Nous aurons donc à cœur de faire progresser les discussions sur le déploiement des énergies renouvelables et décarbonées pendant notre présidence du Conseil de l'Union européenne, au travers de textes comme la révision de la directive sur les énergies renouvelables, ou les projets de règlement sur les carburants pour l'aviation ou le secteur maritime.
Enfin, sans pouvoir tout aborder, je souhaite dire quelques mots sur un autre aspect de la stratégie de décarbonation de l'Union européenne, qui reposera sur une technologie d'avenir : l'hydrogène renouvelable et bas-carbone. En soutien aux énergies renouvelables, le recours à l'hydrogène sera en effet un atout majeur pour les secteurs les plus difficiles à décarboner, comme l'industrie ou la mobilité lourde.
En la matière, notre pays, avec, d'une part, sa stratégie de développement de l'hydrogène décarboné lancée en 2020, et, d'autre part, le plan d'investissement France 2030, est déjà en pointe.
Cela étant, le développement de la filière de l'hydrogène devra aussi et surtout se faire à l'échelle européenne, pour nous assurer de disposer d'une chaîne de valeur de l'hydrogène complète et souveraine. Pour ce faire, une législation est en préparation afin d'encourager le développement de l'hydrogène. La Commission européenne a ainsi publié, en 2020, sa propre stratégie, où elle prévoit que la part de l'hydrogène dans la consommation d'énergie européenne monte à 14 % d'ici à 2050, contre une part infime aujourd'hui.

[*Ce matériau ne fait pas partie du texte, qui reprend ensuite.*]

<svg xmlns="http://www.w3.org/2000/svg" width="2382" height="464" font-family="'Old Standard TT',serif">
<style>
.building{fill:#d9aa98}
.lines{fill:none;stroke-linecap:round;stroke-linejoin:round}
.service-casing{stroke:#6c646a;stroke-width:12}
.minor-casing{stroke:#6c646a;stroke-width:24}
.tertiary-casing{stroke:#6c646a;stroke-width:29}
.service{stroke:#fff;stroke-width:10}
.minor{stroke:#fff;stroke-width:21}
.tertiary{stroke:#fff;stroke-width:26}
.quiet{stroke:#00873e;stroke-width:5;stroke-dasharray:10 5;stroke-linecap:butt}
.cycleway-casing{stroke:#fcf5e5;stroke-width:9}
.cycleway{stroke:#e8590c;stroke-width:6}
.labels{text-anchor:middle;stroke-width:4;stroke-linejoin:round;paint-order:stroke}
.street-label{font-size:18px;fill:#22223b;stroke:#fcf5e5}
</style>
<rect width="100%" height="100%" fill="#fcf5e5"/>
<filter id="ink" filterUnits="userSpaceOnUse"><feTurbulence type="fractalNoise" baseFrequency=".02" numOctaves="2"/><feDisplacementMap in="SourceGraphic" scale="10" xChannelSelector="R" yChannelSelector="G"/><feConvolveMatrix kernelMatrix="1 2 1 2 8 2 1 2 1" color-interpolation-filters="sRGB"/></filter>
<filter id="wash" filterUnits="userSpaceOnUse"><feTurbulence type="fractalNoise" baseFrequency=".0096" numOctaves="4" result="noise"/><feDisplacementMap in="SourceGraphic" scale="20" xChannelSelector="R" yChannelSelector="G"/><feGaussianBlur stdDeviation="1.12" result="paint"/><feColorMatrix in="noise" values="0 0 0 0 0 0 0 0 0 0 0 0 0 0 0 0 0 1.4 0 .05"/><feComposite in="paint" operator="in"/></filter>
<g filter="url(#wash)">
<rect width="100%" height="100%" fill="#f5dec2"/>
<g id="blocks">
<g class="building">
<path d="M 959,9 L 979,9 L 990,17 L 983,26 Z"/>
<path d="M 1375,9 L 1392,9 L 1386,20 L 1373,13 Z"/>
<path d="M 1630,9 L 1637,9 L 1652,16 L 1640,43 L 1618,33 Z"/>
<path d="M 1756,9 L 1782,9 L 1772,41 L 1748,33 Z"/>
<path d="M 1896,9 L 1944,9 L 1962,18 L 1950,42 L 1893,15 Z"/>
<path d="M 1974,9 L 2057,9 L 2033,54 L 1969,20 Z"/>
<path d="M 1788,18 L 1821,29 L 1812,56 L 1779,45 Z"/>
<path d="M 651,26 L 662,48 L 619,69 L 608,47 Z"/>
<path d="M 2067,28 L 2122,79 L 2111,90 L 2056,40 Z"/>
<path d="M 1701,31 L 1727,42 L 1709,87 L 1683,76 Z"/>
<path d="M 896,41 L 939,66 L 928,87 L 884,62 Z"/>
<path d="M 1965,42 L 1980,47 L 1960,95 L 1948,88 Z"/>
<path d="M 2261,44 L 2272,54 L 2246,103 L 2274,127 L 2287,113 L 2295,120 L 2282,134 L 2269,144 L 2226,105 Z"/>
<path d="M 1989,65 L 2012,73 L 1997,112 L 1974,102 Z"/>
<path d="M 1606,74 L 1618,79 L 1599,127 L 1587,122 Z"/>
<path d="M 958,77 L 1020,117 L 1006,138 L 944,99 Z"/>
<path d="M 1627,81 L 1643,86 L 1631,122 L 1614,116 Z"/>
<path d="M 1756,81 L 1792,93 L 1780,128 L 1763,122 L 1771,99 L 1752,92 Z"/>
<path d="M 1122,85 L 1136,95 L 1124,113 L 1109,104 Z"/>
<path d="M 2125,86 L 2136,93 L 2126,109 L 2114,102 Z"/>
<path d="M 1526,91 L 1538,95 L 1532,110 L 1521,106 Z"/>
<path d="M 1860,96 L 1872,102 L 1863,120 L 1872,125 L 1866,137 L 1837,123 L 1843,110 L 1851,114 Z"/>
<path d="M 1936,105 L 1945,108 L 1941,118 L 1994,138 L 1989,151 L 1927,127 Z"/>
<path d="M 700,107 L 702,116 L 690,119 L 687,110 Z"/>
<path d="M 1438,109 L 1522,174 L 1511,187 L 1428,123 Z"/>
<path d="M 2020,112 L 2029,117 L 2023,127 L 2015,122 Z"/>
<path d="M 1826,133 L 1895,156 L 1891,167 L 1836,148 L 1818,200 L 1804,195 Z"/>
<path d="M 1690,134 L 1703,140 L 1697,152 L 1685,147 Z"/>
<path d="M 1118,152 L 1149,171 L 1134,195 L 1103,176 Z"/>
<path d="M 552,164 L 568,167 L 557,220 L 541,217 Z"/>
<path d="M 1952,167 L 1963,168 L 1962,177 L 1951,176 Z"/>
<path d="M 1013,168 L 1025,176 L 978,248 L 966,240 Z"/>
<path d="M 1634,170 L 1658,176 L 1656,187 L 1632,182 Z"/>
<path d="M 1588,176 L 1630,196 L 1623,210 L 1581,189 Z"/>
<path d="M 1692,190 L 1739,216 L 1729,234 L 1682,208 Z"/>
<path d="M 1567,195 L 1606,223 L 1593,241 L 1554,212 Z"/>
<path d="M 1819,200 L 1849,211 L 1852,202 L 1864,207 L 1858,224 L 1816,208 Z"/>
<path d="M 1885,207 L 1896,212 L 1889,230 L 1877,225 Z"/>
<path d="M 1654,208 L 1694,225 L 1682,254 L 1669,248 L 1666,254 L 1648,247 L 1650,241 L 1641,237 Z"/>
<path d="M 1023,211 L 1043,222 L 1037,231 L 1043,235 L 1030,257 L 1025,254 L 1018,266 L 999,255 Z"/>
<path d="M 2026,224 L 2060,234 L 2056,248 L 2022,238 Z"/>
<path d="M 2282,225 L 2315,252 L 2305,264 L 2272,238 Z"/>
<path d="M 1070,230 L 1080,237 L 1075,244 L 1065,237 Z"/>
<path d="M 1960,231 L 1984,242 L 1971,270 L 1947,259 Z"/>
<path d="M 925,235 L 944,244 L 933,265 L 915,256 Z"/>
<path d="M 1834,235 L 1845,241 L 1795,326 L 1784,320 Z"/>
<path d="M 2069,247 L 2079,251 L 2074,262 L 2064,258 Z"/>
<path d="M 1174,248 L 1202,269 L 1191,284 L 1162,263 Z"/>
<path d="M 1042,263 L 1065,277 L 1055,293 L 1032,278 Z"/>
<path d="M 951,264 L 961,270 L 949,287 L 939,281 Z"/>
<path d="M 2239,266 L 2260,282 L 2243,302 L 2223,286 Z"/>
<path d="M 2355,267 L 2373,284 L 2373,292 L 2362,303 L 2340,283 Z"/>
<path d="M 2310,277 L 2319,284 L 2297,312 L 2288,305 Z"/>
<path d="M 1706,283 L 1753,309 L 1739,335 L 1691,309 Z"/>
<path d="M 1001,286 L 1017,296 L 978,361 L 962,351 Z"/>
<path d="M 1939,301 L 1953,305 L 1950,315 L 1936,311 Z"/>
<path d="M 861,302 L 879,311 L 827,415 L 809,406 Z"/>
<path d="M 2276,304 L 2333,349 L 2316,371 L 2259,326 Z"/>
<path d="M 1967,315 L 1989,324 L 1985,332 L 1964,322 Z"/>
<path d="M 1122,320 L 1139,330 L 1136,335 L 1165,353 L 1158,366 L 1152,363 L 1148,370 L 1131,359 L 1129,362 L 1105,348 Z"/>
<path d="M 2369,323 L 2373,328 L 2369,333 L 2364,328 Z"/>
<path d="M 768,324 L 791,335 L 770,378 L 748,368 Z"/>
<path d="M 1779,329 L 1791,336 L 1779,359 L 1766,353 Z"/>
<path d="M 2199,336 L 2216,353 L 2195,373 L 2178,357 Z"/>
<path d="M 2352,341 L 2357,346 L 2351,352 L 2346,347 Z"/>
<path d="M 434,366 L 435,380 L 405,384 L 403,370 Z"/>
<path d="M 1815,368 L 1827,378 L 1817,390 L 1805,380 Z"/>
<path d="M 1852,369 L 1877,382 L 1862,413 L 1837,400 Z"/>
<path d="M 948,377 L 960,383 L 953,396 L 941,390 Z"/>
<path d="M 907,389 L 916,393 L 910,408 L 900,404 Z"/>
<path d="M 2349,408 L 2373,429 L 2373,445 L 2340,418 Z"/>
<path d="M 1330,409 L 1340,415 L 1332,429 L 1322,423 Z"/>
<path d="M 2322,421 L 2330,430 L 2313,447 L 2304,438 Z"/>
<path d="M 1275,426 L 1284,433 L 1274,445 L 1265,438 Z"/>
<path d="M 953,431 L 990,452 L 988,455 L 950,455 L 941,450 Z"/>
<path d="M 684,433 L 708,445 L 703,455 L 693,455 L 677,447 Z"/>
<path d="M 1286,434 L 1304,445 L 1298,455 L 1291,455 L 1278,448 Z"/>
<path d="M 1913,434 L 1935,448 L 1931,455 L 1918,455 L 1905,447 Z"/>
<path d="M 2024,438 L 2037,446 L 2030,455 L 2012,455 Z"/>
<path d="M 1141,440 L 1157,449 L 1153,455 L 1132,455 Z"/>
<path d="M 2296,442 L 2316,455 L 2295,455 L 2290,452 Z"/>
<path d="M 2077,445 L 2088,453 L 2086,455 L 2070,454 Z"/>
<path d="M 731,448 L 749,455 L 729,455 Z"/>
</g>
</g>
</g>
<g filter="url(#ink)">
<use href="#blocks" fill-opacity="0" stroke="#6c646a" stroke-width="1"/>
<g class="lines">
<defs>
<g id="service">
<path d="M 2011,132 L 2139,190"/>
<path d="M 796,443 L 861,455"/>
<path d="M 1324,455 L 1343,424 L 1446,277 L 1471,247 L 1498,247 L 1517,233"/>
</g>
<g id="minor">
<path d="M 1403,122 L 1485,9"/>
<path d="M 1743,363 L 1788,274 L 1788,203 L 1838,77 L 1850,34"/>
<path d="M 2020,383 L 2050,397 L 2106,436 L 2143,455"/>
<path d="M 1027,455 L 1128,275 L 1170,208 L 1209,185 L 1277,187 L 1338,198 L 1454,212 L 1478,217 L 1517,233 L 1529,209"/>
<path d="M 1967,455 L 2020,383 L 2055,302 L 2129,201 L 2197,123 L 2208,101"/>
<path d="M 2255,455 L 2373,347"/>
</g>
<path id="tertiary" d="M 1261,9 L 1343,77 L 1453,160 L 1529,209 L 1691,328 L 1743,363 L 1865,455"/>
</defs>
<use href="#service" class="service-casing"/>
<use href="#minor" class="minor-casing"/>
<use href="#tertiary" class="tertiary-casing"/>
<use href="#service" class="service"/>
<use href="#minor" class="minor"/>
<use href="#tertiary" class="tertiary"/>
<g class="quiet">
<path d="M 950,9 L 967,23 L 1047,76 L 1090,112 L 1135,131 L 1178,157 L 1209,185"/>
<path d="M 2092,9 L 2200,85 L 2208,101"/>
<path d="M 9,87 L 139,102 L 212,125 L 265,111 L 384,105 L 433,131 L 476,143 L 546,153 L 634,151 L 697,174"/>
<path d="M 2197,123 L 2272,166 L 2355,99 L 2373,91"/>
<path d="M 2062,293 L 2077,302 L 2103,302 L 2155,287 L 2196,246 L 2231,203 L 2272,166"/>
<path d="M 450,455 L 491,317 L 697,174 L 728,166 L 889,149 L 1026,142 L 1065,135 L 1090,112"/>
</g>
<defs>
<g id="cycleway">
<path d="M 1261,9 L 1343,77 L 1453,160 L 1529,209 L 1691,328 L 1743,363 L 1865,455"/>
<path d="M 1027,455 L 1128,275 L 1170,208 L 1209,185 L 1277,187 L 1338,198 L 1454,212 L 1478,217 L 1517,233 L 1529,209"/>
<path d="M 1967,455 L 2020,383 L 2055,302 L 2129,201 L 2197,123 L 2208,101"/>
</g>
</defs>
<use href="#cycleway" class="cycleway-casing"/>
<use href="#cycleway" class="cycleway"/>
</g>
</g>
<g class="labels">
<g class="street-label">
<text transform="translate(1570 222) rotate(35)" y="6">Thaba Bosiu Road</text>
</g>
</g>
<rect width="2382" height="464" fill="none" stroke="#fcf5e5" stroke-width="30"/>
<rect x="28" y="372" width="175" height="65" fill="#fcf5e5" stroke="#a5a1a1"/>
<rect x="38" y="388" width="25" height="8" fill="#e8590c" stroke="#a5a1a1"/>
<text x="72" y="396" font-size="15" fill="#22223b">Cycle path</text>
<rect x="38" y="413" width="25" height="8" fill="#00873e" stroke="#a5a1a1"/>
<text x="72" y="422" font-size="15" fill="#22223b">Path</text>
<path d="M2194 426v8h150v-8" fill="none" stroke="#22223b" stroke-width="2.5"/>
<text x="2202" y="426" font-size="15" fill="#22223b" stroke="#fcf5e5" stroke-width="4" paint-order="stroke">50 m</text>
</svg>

De même, la révision en cours de la directive relative aux énergies renouvelables, que j'évoquais tout à l'heure, prévoit des objectifs de développement de l'hydrogène renouvelable dans l'industrie et les transports.
La Commission européenne a également proposé, le 15 décembre dernier, un paquet législatif qui vise à mettre en place, à compter de 2030, un cadre complet de régulation du marché européen de l'hydrogène, renouvelable et bas-carbone, l'objectif étant d'élaborer un cadre flexible et adaptable aux évolutions à venir du marché de l'hydrogène, encore en développement, tout en garantissant la protection des consommateurs et l'attractivité du secteur pour les investisseurs.

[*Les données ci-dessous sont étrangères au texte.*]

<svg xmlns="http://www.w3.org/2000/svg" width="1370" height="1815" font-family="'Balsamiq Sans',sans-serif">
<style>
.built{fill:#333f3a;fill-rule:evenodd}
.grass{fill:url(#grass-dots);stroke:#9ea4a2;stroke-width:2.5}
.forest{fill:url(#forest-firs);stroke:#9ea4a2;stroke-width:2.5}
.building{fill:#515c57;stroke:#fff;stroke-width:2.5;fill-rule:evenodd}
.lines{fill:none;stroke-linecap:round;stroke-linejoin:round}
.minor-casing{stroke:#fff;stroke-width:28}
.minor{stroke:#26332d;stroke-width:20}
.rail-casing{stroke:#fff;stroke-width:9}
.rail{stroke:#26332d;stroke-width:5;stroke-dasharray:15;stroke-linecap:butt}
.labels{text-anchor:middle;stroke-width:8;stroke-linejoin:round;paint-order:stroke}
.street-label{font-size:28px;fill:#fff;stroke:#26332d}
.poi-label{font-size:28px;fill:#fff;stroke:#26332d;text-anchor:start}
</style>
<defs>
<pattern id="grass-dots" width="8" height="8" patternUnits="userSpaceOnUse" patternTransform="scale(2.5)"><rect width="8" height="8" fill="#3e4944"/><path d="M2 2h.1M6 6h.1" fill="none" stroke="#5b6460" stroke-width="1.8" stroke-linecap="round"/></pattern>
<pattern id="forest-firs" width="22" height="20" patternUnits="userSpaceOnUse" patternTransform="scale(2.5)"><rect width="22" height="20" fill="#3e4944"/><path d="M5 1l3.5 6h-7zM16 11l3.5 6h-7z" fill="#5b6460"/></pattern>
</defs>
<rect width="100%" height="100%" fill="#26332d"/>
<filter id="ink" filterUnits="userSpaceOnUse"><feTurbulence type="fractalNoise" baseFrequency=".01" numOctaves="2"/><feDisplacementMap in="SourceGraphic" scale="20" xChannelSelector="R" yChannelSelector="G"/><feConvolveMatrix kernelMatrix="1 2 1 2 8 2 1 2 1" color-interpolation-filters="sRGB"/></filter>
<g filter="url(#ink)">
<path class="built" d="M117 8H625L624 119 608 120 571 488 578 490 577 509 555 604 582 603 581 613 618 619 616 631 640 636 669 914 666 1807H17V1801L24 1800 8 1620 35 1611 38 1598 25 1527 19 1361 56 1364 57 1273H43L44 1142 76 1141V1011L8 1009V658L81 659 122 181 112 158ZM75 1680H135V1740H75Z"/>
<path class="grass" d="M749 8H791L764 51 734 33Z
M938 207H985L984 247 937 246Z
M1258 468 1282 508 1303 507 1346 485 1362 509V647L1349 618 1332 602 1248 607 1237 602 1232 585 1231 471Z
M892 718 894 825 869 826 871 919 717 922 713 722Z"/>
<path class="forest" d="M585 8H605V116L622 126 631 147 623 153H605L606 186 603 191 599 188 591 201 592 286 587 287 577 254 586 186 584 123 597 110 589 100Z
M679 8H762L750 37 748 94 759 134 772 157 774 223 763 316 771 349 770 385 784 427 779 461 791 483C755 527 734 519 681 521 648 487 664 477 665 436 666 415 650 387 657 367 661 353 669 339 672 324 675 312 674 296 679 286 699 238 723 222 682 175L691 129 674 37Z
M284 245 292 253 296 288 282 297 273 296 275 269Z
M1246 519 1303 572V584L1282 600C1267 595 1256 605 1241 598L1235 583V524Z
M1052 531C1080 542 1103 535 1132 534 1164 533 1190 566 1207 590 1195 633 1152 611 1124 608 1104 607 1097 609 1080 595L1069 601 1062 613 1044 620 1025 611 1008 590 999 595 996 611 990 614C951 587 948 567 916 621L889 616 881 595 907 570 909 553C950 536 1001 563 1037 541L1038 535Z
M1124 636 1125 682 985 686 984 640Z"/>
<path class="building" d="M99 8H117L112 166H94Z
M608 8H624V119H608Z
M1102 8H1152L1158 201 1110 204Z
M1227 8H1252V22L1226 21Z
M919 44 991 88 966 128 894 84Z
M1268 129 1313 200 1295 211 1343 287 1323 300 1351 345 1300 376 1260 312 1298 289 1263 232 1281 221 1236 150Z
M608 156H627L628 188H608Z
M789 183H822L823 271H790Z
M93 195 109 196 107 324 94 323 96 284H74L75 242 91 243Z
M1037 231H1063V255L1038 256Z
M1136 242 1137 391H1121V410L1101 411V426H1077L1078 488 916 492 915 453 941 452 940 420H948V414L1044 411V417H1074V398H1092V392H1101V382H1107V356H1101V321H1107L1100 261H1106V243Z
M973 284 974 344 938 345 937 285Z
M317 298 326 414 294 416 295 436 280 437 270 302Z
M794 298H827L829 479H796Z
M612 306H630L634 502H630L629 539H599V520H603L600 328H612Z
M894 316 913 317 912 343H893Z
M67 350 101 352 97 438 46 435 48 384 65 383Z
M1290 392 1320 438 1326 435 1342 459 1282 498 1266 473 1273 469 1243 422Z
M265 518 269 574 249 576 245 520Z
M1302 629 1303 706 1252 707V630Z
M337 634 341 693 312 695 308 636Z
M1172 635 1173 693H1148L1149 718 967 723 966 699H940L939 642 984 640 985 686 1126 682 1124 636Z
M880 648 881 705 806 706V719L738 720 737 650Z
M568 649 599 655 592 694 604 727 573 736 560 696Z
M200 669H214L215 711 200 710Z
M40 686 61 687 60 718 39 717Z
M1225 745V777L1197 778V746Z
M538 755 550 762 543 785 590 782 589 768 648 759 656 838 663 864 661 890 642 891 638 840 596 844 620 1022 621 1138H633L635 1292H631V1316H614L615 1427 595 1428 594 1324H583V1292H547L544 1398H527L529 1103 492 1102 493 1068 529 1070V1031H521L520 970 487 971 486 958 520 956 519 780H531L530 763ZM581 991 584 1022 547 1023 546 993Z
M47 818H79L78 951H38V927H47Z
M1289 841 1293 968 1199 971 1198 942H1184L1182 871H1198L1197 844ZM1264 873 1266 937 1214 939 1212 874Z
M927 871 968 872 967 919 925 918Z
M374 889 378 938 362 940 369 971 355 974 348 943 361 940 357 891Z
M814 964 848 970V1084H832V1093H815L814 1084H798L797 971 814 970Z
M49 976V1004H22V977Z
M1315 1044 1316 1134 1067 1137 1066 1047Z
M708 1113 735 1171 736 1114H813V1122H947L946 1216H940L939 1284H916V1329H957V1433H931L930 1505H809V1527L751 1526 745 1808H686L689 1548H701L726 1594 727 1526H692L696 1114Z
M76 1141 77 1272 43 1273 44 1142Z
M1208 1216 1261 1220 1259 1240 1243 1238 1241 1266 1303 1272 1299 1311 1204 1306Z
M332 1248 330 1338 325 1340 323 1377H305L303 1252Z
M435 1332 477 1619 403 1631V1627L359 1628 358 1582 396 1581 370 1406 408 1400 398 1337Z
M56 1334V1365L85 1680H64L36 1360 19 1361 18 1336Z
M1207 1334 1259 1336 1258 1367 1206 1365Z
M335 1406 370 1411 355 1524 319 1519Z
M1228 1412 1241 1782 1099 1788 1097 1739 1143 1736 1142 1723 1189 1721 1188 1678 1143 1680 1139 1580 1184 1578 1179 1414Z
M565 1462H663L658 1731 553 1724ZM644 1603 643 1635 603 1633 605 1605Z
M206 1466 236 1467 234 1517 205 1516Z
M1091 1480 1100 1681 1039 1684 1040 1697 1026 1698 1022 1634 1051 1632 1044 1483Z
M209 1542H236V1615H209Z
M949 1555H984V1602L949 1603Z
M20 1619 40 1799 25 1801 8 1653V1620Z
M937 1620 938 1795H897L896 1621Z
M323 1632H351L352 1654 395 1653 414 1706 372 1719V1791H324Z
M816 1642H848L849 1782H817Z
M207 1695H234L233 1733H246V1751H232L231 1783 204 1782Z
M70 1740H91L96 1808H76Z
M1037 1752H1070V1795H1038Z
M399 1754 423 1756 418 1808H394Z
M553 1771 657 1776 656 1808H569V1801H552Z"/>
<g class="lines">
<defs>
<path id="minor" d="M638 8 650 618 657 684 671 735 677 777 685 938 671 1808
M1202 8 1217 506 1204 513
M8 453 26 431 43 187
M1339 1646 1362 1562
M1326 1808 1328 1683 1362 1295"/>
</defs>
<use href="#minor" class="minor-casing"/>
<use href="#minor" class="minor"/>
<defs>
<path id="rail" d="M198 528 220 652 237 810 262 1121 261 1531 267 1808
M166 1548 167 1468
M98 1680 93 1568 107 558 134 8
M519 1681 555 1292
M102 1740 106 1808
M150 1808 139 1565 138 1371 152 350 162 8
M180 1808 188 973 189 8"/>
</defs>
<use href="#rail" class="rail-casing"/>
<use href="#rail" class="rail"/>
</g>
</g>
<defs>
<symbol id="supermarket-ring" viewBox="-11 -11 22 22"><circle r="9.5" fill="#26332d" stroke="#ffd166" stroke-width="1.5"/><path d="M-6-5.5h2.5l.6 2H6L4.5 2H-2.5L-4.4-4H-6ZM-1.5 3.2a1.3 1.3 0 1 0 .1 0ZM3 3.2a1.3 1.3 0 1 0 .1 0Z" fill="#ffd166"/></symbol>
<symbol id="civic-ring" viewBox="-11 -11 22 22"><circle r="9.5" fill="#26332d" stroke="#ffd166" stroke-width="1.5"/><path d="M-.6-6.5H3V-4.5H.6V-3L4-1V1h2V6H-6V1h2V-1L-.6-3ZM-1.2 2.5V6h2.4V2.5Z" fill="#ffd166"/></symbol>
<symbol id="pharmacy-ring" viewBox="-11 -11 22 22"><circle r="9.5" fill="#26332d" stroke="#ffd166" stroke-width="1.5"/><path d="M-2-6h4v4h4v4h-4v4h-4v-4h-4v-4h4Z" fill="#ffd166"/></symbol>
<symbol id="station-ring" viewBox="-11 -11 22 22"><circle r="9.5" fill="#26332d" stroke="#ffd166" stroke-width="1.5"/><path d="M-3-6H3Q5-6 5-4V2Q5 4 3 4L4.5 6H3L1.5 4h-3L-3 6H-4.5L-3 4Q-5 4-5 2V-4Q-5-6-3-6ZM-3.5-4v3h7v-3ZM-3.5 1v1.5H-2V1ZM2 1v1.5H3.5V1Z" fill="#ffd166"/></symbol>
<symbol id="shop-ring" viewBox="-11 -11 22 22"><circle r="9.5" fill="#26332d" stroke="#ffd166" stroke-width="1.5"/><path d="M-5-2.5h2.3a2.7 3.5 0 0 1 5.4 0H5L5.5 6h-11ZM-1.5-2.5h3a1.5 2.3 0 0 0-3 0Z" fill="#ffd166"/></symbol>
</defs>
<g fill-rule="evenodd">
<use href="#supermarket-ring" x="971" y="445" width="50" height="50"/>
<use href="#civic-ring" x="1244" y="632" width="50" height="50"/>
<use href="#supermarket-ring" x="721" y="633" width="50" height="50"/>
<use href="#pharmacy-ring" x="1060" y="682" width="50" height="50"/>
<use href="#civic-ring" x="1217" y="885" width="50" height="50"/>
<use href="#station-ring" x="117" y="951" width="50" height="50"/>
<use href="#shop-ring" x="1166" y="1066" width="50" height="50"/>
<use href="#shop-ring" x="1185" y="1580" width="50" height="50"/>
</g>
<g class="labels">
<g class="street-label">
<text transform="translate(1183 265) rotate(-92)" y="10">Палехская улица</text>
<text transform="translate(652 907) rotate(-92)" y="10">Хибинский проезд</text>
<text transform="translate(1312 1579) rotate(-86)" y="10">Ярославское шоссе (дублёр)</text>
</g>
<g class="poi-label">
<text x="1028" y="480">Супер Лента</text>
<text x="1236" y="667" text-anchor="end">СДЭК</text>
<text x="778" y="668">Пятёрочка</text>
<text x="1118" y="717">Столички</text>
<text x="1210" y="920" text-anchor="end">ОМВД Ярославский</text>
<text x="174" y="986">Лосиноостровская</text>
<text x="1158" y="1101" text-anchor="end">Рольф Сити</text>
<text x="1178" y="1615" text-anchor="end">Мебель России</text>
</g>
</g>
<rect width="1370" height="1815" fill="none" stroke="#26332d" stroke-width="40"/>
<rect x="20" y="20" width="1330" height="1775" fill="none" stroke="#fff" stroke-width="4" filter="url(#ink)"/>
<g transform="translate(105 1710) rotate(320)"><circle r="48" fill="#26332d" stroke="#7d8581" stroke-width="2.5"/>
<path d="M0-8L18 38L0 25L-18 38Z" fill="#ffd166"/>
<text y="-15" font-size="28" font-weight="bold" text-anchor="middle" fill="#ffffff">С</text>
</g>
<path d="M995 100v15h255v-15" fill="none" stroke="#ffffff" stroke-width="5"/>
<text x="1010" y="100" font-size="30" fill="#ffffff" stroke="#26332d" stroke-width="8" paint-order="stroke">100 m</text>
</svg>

Nous avons donc la lourde responsabilité, sous notre présidence du Conseil, d'entamer les discussions sur ce sujet.
Parallèlement à la construction de ce cadre législatif européen, l'Union européenne investit largement pour développer la filière hydrogène européenne. Ainsi, 800 millions d'euros de fonds européens sont consacrés chaque année à des projets relatifs à l'hydrogène ; pour aller plus loin, un projet important d'intérêt européen commun (PIIEC) a été constitué. Acté par le Conseil en décembre dernier, ce PIIEC devra permettre de construire des usines d'électrolyse tout en finançant la décarbonation de certaines industries. Cela sera un immense atout pour le développement d'une filière souveraine de l'hydrogène.
Je pourrais évidemment évoquer bien d'autres enjeux et leviers du paquet législatif Fit for 55 : les émissions des véhicules, les évolutions du système d'échange de quotas, la lutte contre les fuites de carbone ou encore la justice sociale, qui sont essentiels dans la transition énergétique et, plus globalement, environnementale. L'Union européenne est pleinement mobilisée, vous le voyez, pour mener à bien cette transition. Nous devons devenir le premier continent neutre en carbone d'ici à 2050, grâce à un cap et une vision d'ensemble, des économies d'énergie, des énergies renouvelables et des technologies nouvelles. Le Gouvernement est pleinement mobilisé, y compris dans le cadre de la présidence française du Conseil de l'Union européenne, pour faire progresser rapidement cette ambition.